[Aim]: Please give every line of the entries below as a Markdown table with two columns, Row and Line, numbering the rows and skipping blank lines. Leave the pictures out.
>> start
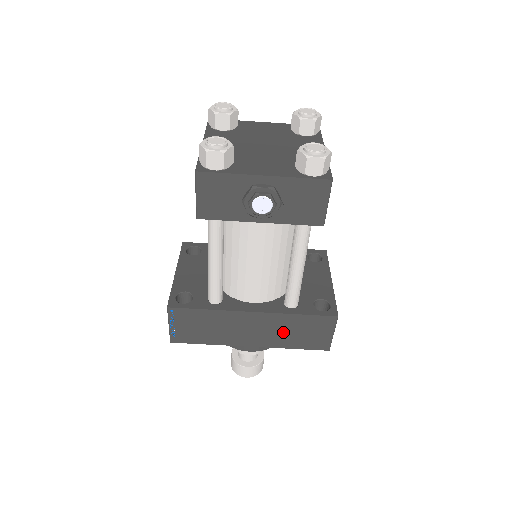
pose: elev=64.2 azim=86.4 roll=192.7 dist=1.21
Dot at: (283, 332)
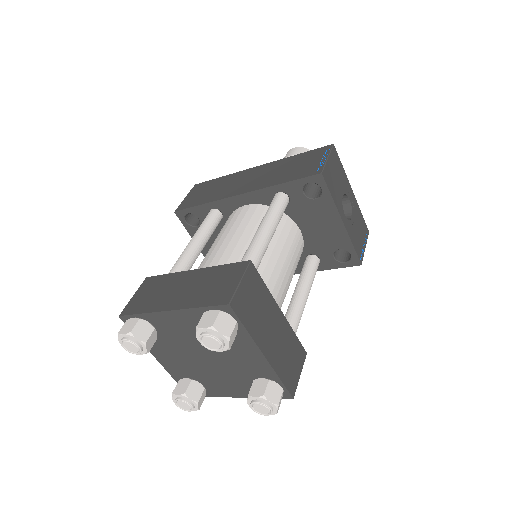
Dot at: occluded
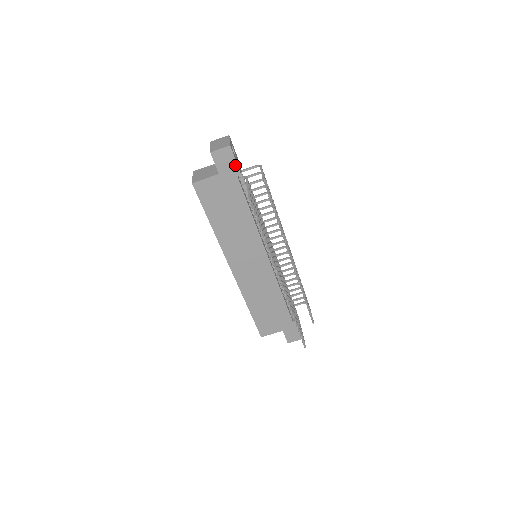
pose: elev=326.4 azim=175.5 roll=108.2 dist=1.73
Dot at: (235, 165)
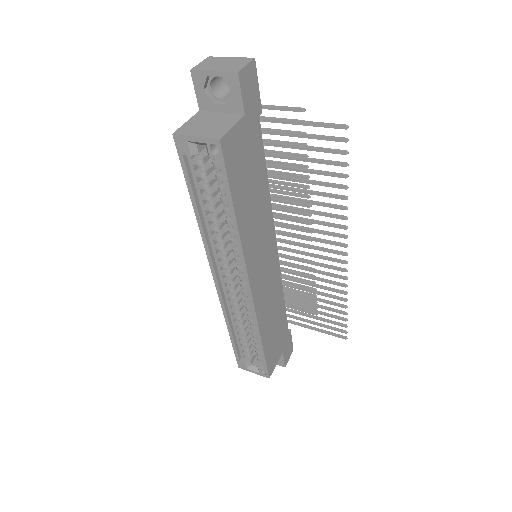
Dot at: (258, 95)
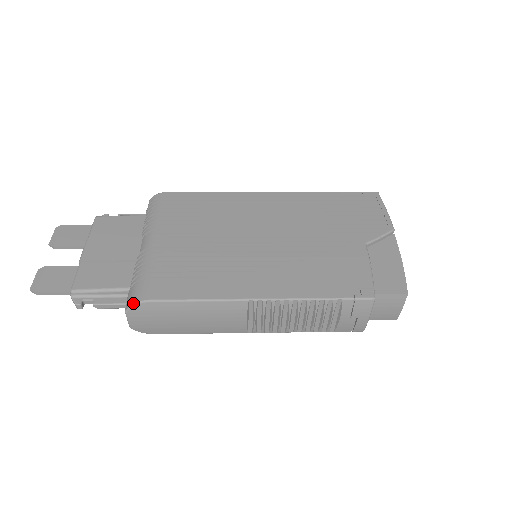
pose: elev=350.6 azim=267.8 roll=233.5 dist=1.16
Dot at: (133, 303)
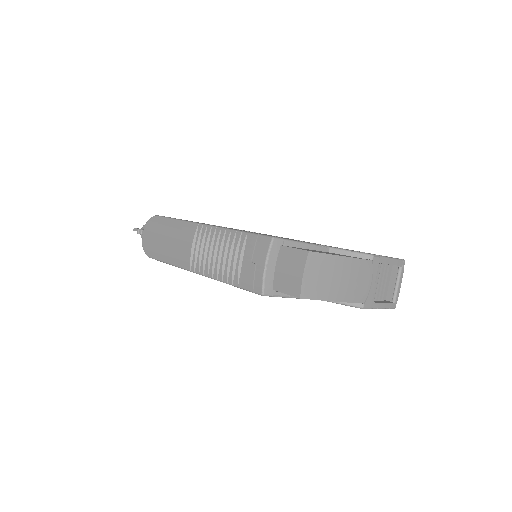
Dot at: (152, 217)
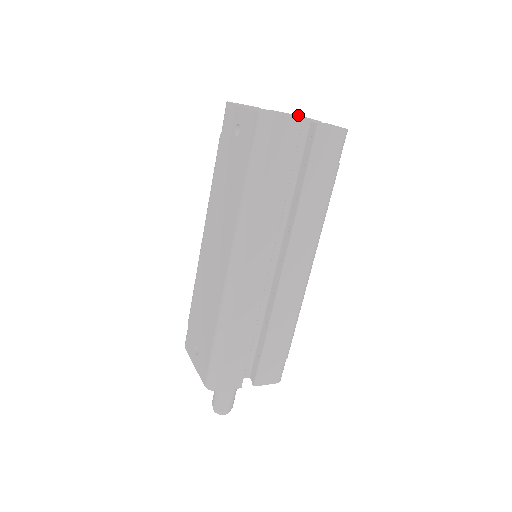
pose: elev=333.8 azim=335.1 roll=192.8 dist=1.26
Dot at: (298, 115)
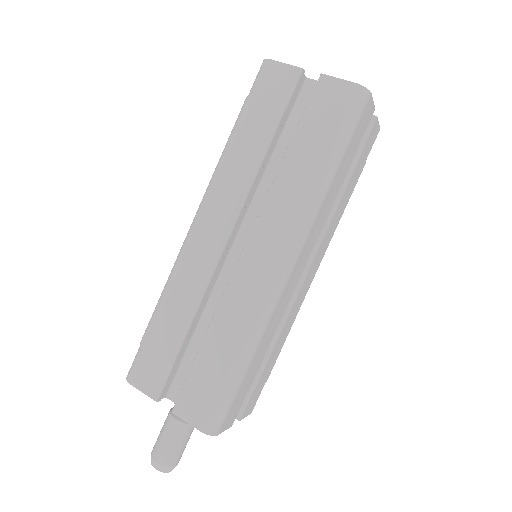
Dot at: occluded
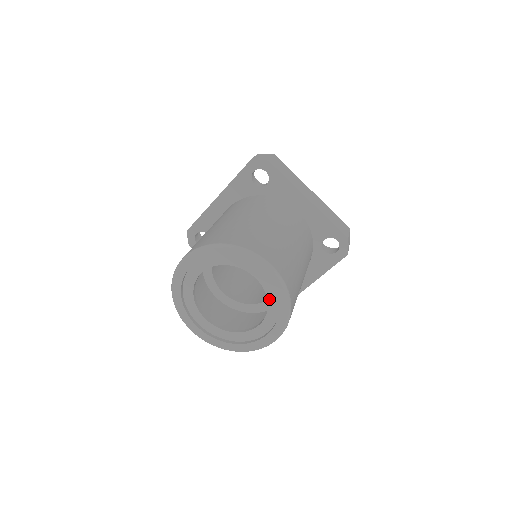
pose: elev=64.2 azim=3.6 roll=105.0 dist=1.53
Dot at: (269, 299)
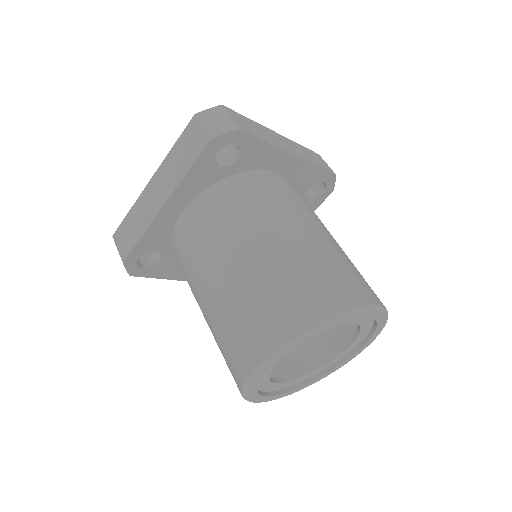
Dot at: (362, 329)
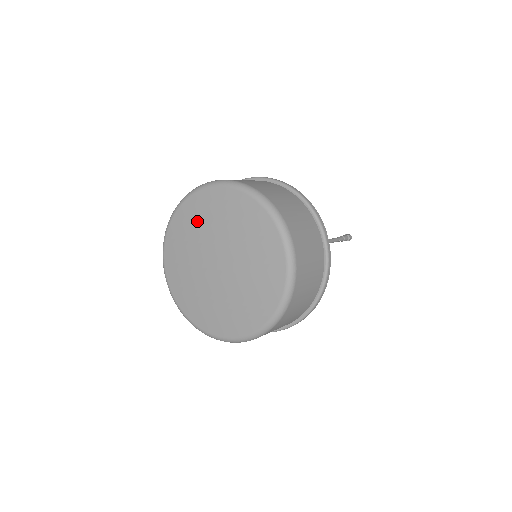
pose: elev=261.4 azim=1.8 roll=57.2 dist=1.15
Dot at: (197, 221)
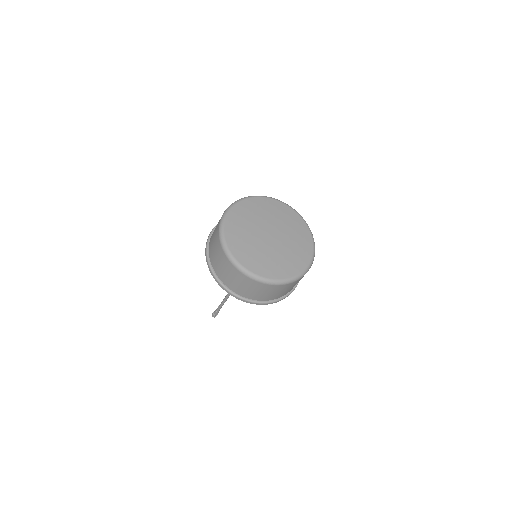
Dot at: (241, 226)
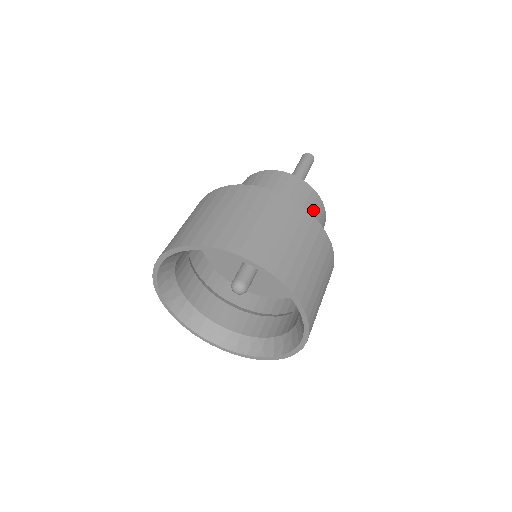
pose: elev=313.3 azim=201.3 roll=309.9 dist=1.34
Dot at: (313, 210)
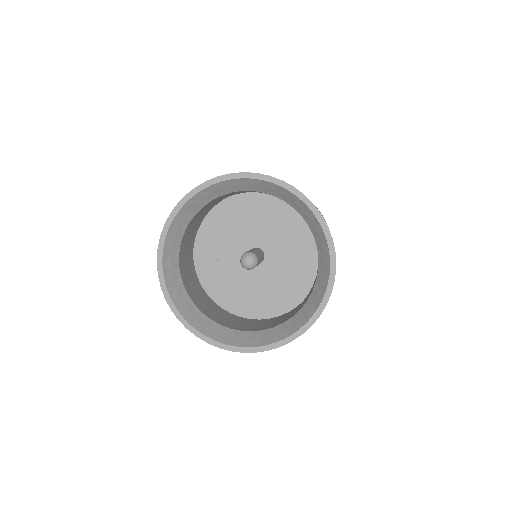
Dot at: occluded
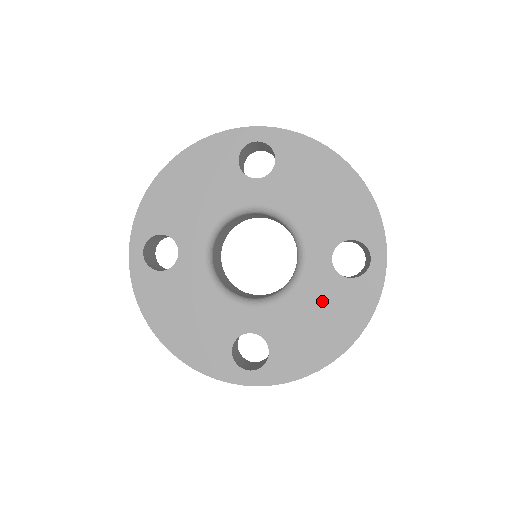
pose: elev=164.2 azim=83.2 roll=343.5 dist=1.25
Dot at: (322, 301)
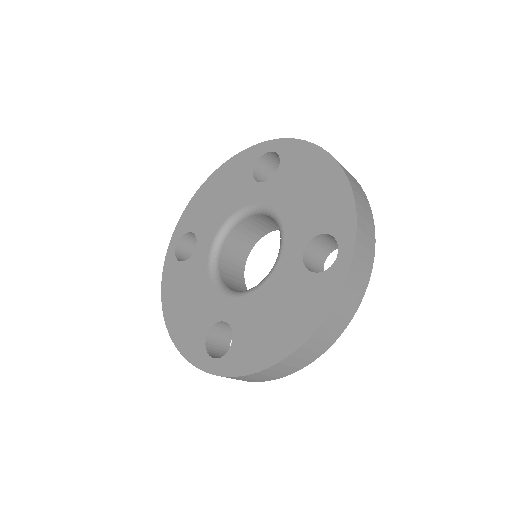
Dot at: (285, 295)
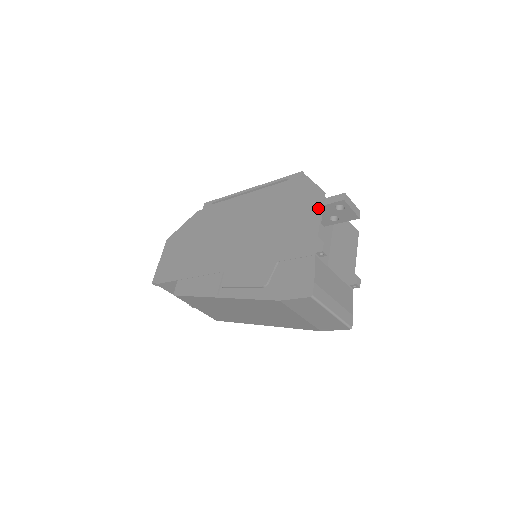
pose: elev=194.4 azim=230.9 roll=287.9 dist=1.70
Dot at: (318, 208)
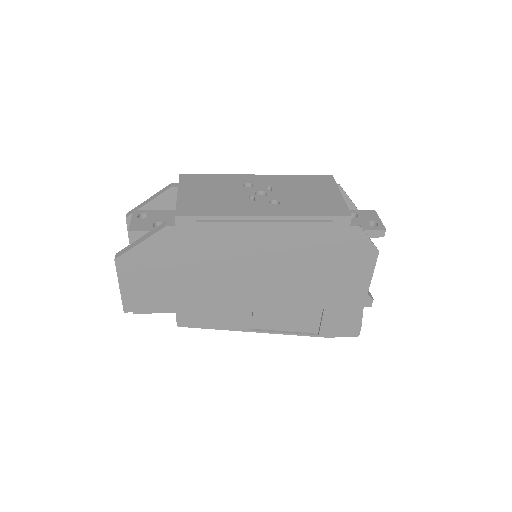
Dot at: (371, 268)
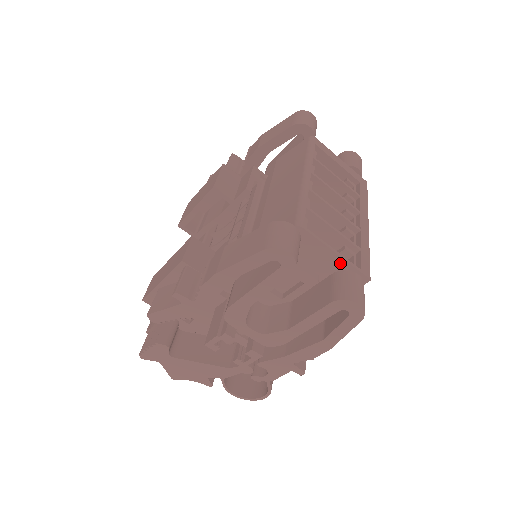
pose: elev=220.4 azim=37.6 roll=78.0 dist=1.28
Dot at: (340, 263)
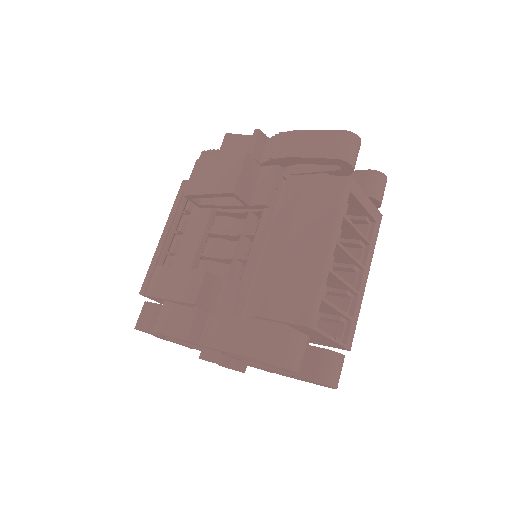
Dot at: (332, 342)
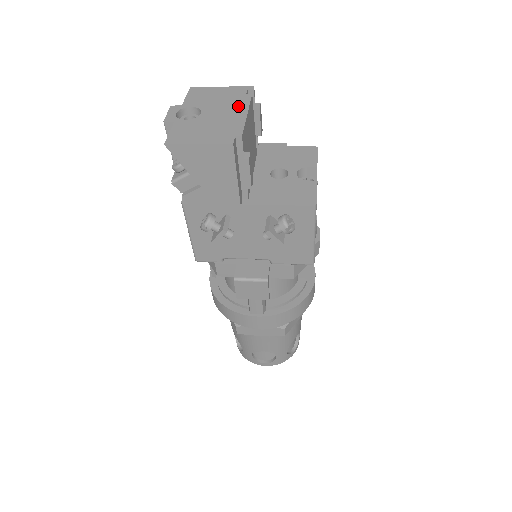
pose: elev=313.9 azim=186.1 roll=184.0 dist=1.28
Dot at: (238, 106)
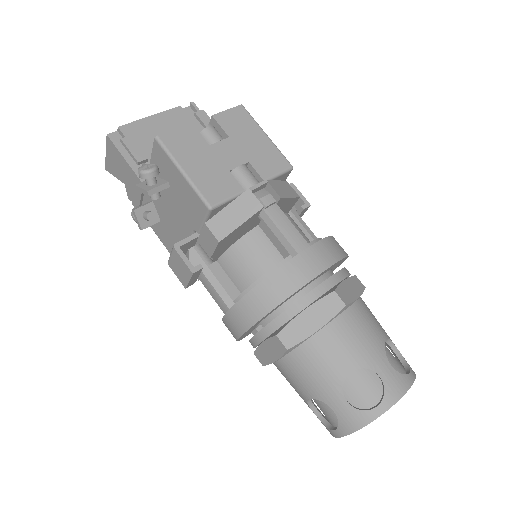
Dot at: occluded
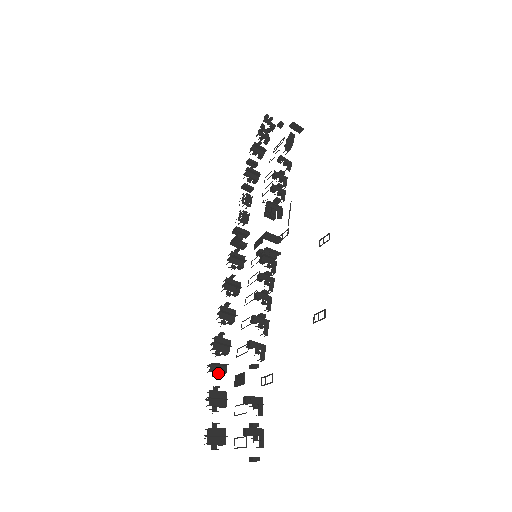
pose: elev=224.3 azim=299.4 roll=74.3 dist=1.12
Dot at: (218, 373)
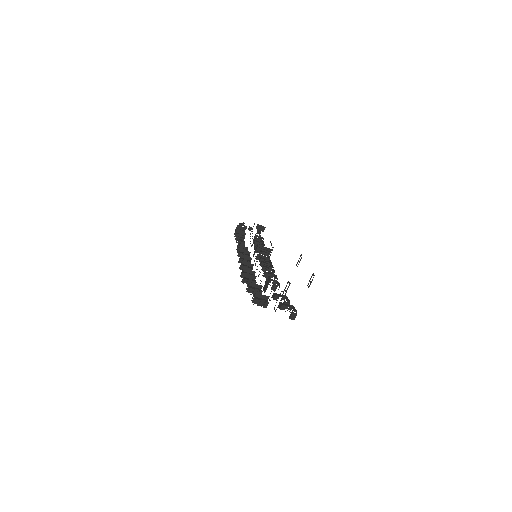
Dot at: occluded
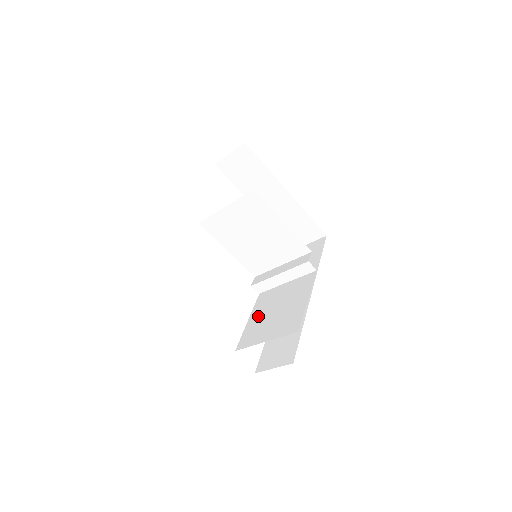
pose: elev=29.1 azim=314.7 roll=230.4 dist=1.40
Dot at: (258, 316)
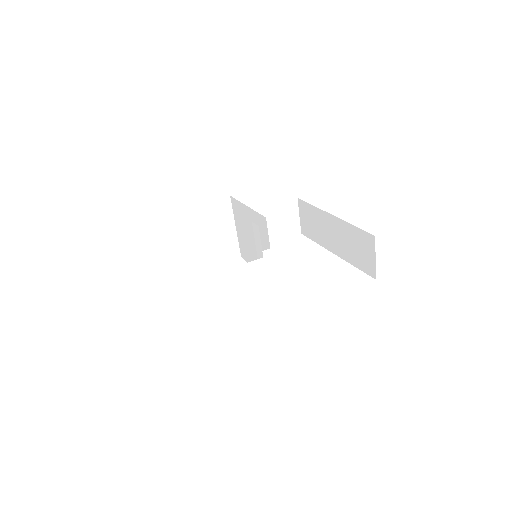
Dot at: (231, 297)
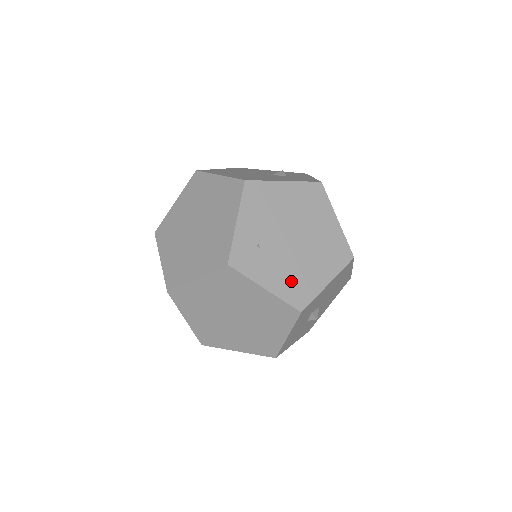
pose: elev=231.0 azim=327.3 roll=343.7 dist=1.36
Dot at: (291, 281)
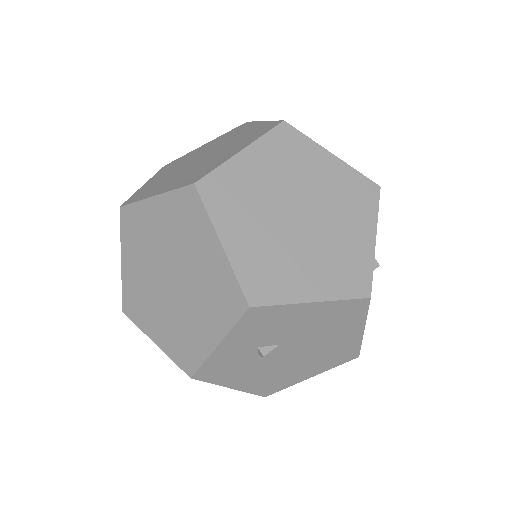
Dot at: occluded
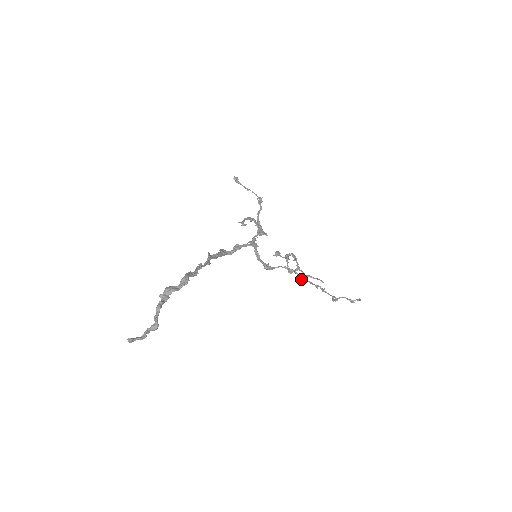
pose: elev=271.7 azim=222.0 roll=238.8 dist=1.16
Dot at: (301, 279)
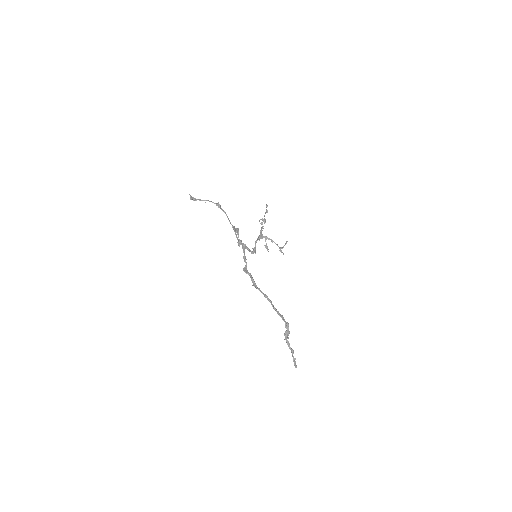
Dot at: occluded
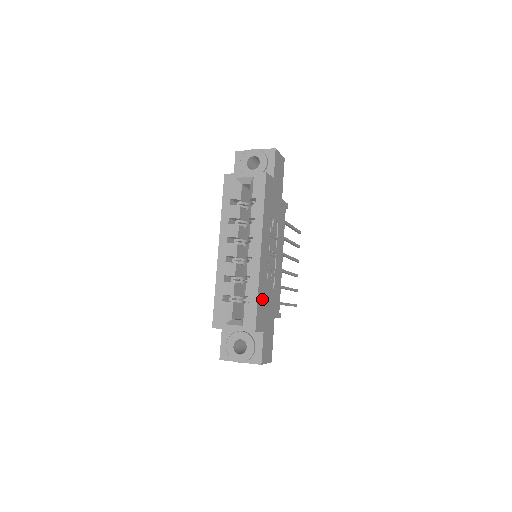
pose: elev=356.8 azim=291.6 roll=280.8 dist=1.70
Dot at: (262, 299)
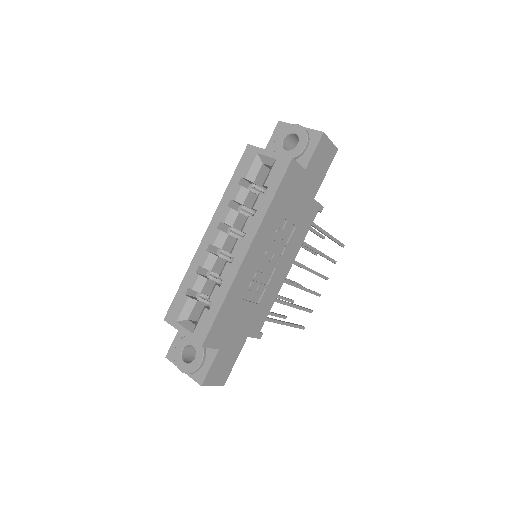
>> end
[Final result]:
| Row | Line |
|---|---|
| 1 | pose: elev=64.2 azim=86.4 roll=192.7 dist=1.21 |
| 2 | Dot at: (283, 332) |
| 3 | Dot at: occluded |
| 4 | pose: elev=326.4 azim=175.5 roll=108.2 dist=1.73 |
| 5 | Dot at: (235, 165) |
| 6 | Dot at: (258, 95) |
| 7 | pose: elev=350.6 azim=267.8 roll=233.5 dist=1.16 |
| 8 | Dot at: (133, 303) |
| 9 | Dot at: (152, 217) |
| 10 | pose: elev=333.8 azim=335.1 roll=192.8 dist=1.26 |
| 11 | Dot at: (298, 115) |
| 12 | Dot at: occluded |
| 13 | pose: elev=64.2 azim=3.6 roll=105.0 dist=1.53 |
| 14 | Dot at: (269, 299) |
| 15 | Dot at: (362, 329) |
| 16 | pose: elev=261.4 azim=1.8 roll=57.2 dist=1.15 |
| 17 | Dot at: (197, 221) |
| 18 | Dot at: (241, 226) |
| 19 | pose: elev=313.3 azim=201.3 roll=309.9 dist=1.34 |
| 20 | Dot at: (313, 210) |
| 21 | Dot at: occluded |
| 22 | pose: elev=164.2 azim=83.2 roll=343.5 dist=1.25 |
| 23 | Dot at: (322, 301) |
| 24 | Dot at: (285, 295) |
| 25 | pose: elev=194.4 azim=230.9 roll=287.9 dist=1.70 |
| 26 | Dot at: (318, 208) |
| 27 | Dot at: (371, 268) |
| 28 | pose: elev=220.4 azim=37.6 roll=78.0 dist=1.28 |
| 29 | Dot at: (340, 263) |
| 30 | Dot at: (332, 342) |
| 31 | pose: elev=313.9 azim=186.1 roll=184.0 dist=1.28 |
| 32 | Dot at: (238, 106) |
| 33 | Dot at: occluded |
| 34 | pose: elev=224.3 azim=299.4 roll=74.3 dist=1.12 |
| 35 | Dot at: (218, 373) |
| 36 | Dot at: occluded |
| 37 | pose: elev=29.1 azim=314.7 roll=230.4 dist=1.40 |
| 38 | Dot at: (258, 316) |
| 39 | Dot at: (231, 297) |
| 40 | pose: elev=231.0 azim=327.3 roll=343.7 dist=1.36 |
| 41 | Dot at: (291, 281) |
| 42 | Dot at: occluded |
| 43 | pose: elev=271.7 azim=222.0 roll=238.8 dist=1.16 |
| 44 | Dot at: (301, 279) |
| 45 | Dot at: occluded |
| 46 | pose: elev=356.8 azim=291.6 roll=280.8 dist=1.70 |
| 47 | Dot at: (262, 299) |